Resilience is an appealing characteristic. The temptation is to make it bigger than life. It’s not bigger than life. It’s how we go through life — successfully.

Here are 5 truths about resilience to remember.

  1. IT’S NOT JUST FOR A SELECT FEW – When we think of resilient people, we tend to attribute to those personalities heroic attributes. They face the un-faceable and solve the unsolvable. However, putting our energies into developing heroic qualities can cause us to chase after something that is unattainable. In that illusive chase, we can miss the real ingredients of resiliency that we need on a daily basis.
  1. IT’S ESSENTIAL FOR SUCCESSFUL LIVING – Life is not an unending string of good after good. We face struggles, adversaries, and difficulties. We steer through everyday challenges. We overcome the difficulties of our past. We get thrown off course and have to get back on. New experiences challenge us and sometimes even frighten us. Overcoming them takes resilience. Like one lady said, “I’m never down. I’m either up, or getting up.” It’s the ability to get back up, go one more lap, and rise to the occasion.

“No one drowns by falling in the water. They drown by staying there.”

  1. ITS ATTRIBUTES INCREASE OUR ENDURANCE – In the world of engineering a resilient material is capable of withstanding shock, bending without breaking, and then returning to its original position. For humans it’s flexibility during life’s pressures. They come in various waves and to varying degrees. Humans, just like resilient material, sometimes shrink to minimal needs during high pressure, and then gather their energies to restart or sustain the mission, project, or issue.

“Storms don’t last. They go away.” Winston Churchill

  1. IT INVOLVES CHOOSING THE RIGHT BATTLES – Reinhold Niebuhr’s prayer (1943), is one of the keys to resilience. “Grant us —

 – The serenity to accept the things we cannot change,

– The courage to change the things we can, and

– The wisdom to know the difference.

It is very easy to fall into the trap of trying to fix things that are out of our control. On the other end of the spectrum we can give up too soon and miss problem solving opportunities.

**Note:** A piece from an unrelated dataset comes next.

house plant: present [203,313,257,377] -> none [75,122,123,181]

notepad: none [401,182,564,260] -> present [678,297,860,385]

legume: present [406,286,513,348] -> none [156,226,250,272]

  1. IT INVOLVES UNDERSTANDING HOW OUR THOUGHTS CONTROL FEELINGS – Our thinking influences our feelings, and thus our behavior. It’s important to know the thinking behind the feelings we are experiencing.

When life gets tough we have our own way of explaining it. Call it your thinking style. When tough events confront us we have a way of answering that age old question, “Why did this happen?” It’s important to know what you are feeling. But don’t stop there. Take a step back and notice what you are thinking that’s causing that feeling. Do I tend to blame myself or others for the issue or hardship? Am I stuck in this problem permanently or is it temporary? Does this issue impact every area of my life or is it affecting only certain parts? Which parts, and how?

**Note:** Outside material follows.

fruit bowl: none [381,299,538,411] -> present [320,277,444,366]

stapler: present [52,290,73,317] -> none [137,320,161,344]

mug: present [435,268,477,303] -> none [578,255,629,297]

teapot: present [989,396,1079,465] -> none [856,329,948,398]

This helps avoid what David Burns refers to as “all-or-nothing” thinking, “overgeneralization”, “mental filter” thinking, where you pick out 1 or 2 negatives and filter everything through that. This also leads to “Magnification (catastrophizing)” thinking. This is “emotional reasoning” where you assume your emotions reflect the way things really are.

Resilience is about breaking our “thinking trap” habits so that we can think more flexibly and accurately. Accurate thinking is useful thinking, and useful thinking will help you come up with more constructive ways to approach the issue. That in turn will strengthen your resolve. Feelings are important, but don’t assume that your feelings are an accurate indicator of what is going on. Some people personalize, some magnify, some generalize, some default to catastrophic thinking. In the words of Cognitive Behavioral Therapy this is referred to as Cognitive Distortions.

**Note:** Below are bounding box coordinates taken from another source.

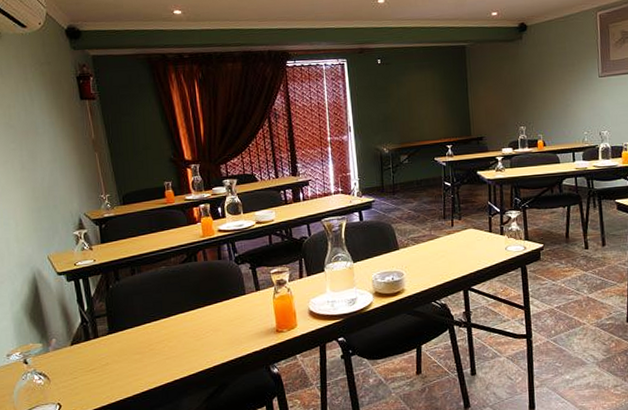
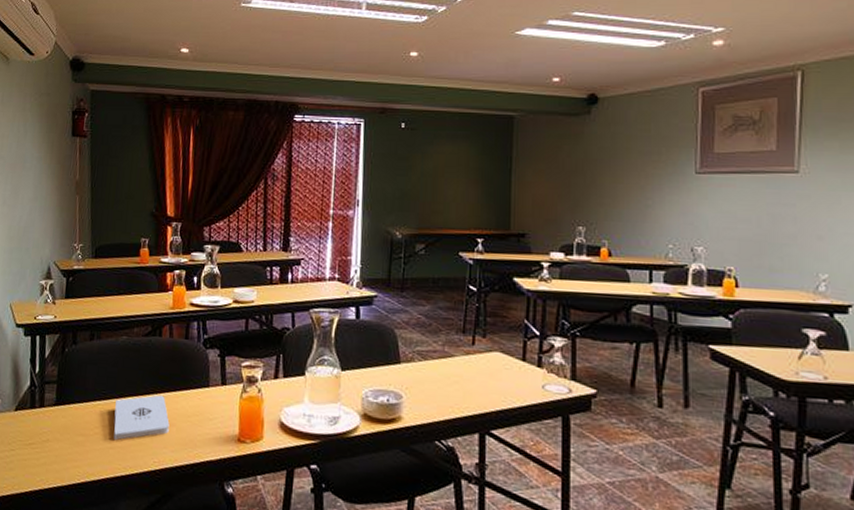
notepad: none [165,308,216,352] -> present [113,395,170,441]

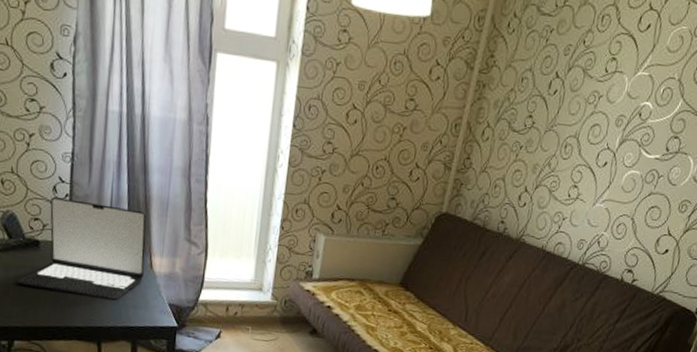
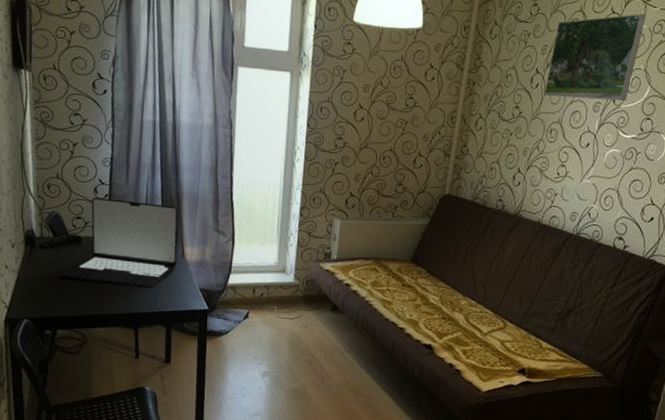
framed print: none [562,11,688,116] -> present [544,13,646,102]

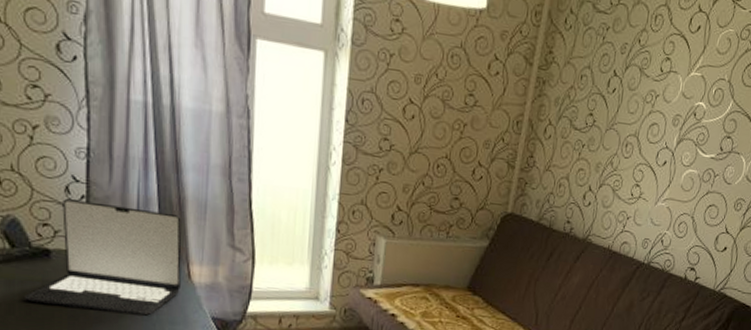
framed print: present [544,13,646,102] -> none [621,14,734,116]

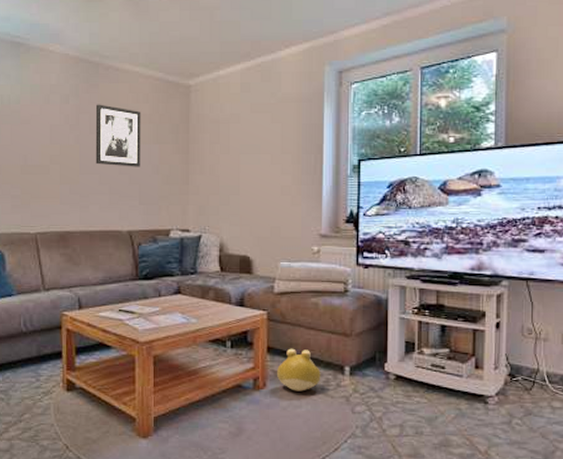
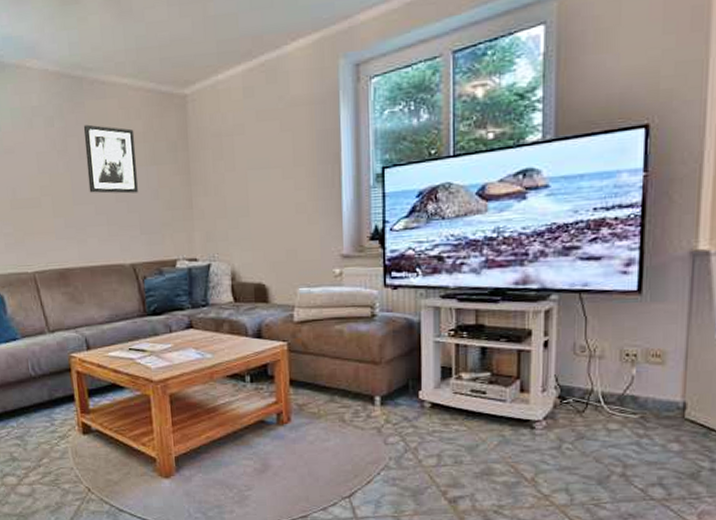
plush toy: present [277,348,321,392] -> none [302,380,349,425]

We all have thinking traps. The key is to know what yours are so you can avoid them. This has more to do with resilience than most would imagine.

Do you see things happening FOR you instead of TO you? Sometimes the things that are happening TO you, are happening FOR you, so that something can happen IN you.

A resilient mind has the ability to go further, faster, with less fatigue. It doesn’t eliminate the struggles and everyday tough times. And resilience is not a commodity that you either have or don’t have. It is a process. It requires practice.

It also includes mutual supporters. What has helped you?